IŞIKLI PODYUMLAR


25 yıl ne ifade ediyor? İfade demişken sahi ne kadar anlatabiliyoruz kendimizi ya da nasıl anlatıyoruz?

Kendimizi anlatmak için bazen gözlerimizi, bazen kalbimizi bazense dilimizi kullanıyoruz. Aslında hepsi için gerekli olan ilk olarak aklımızı kullanmamız. Tabi zaman içinde modernleşmeye çalışan yaşlı dünyamız, duman, ses ve ilkel sınırlı birkaç iletişim yönteminden kurtularak mektup dediğimiz nostaljik haberleşme mecrasından yararlanmaya başlamış. Yerinde duramayan insanoğlu yeniliklere doyamamış adeta. Telgraf, telefon derken bir de internet çıktı. İşte tam 25 sene önce hayatımıza giren değil, hayatımızı işgal eden bir buluşun temeli. CERN laboratuvarlarında bilgisayar profesörü olarak çalışan Tim Berners-Lee, HTML adındaki işaretleme dilini geliştirerek World Wide Web (Dünya Çapında Ağ) adındaki bilgi paylaşım sistemini kurdu. Şuan ilk kurulan siteyi merak ettiğinizi biliyorum. Siz zahmet etmeden ben şuraya link koyayım.
"http://info.cern.ch"




Hepimizi tek çatı altına toplamayı başaran bu bilgi paylaşım sistemleri sayesinde birbirimize daha kolay ulaşabiliyor, yakınlaşabiliyoruz. Yakınlaşma sanal olarak kalıyor aslında. Birbirimize yakınlaşıyor muyuz, uzaklaşıyor muyuz tartışılır. Birbirimizi arayabildiğimiz, mesaj ve posta atabildiğimiz, anlık görüntü ile görüşebildiğimiz bu platformlar kendi evimizde gibi güvende olduğumuzu hissettiriyor bizlere. Fazla güvenerek ne kadar doğru yapıyoruz düşünmek lazım.

Birbirimizi podyumda hissetmemizi sağlayan birçok sosyal medya mecrası var bildiğiniz üzere. Alışkanlıklarımız, zevklerimiz ve hayatımız ışıklı bir sahnede sergileniyor. Pili veya şarjı hiç bitmeyen ışıklar. Faydasını gözardı etmeden yürüyebilmek en doğrusu.  Televizyondan sonra kültürel yozlaşmayı doruklara çıkaran internet, övünç sahibi olduğumuz toplumsal değerlerimizi, kültürel miraslarımızı, gelenek ve göreneklerimizi bile bize unutturmaya başladı. Elbette eleştiriyi bile bu ortamdan ulaşarak yapmakta bu dijital platformun gücünü ve ulaşılabilirliğini kanıtlar nitelikte. Ünlü bir iletişim kuramcısı olan Marshall Mc Luhan’ın da dediği gibi;
Kitle iletişim araçları sadece ideolojileri taşımakla yetinmemektedir. Çünkü bu araçların bizahiti kendileri ideolojidir.

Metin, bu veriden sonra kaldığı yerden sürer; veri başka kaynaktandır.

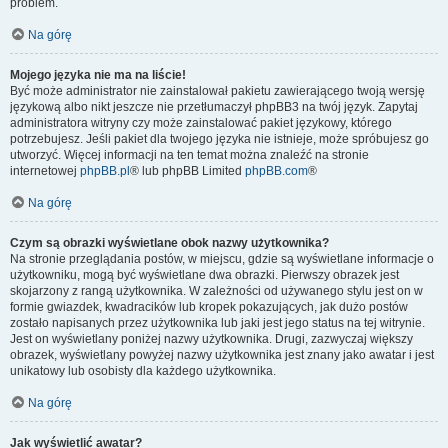
problem.
Na górę
Mojego języka nie ma na liście!
Być może administrator nie zainstalował pakietu zawierającego twoją wersję
językową albo nikt jeszcze nie przetłumaczył phpBB3 na twój język. Zapytaj
administratora witryny czy może zainstalować pakiet językowy, którego
potrzebujesz. Jeśli pakiet dla twojego języka nie istnieje, może spróbujesz go
utworzyć. Więcej informacji na ten temat można znaleźć na stronie
internetowej
phpBB.pl
® lub phpBB Limited
phpBB.com
®
Na górę
Czym są obrazki wyświetlane obok nazwy użytkownika?
Na stronie przeglądania postów, w miejscu, gdzie są wyświetlane informacje o
użytkowniku, mogą być wyświetlane dwa obrazki. Pierwszy obrazek jest
skojarzony z rangą użytkownika. W zależności od używanego stylu jest on w
formie gwiazdek, kwadracików lub kropek pokazujących, jak dużo postów
zostało napisanych przez użytkownika lub jaki jest jego status na tej witrynie.
Jest on wyświetlany poniżej nazwy użytkownika. Drugi, zazwyczaj większy
obrazek, wyświetlany powyżej nazwy użytkownika jest znany jako awatar i jest
unikatowy lub osobisty dla każdego użytkownika.
Na górę
Jak wyświetlić awatar?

Toplumsal sorunlar, bireysel problemler derken hislerimizi de kaybetmeye başladığımız şüphesiz bir gerçek. Hızlı tüketilen iyi ya da kötü ne varsa bizi umursamaz yaptığı kaçınılamaz. Bir şeye sevinecek vakit ya da üzülecek vakit olmuyor çünkü bir yenisi, bir başkası derken gündem sürekli değişkenlik gösterebiliyor. Fazla sitemkar gelebilirim fakat takılı kaldığımız bu ağ, herkesi taşıyabilecek kadar güçlü.
Paleolitik dönemde mağaralara çizilen ya da çizilmeye çalışan resimlerle kalıcı iletişimin temellerinin atılmasıyla başlayan iletişimsel gereklilikler, günümüzde fazlasıyla devam edebilmektedir. Biz günümüze dönelim ve size bu satırların ulaşmasına fırsat veren ve ortam sağlayan herkese teşekkürlerimizi sunarak web’in hayatımıza girişinin 25. Yılının tadını çıkaralım!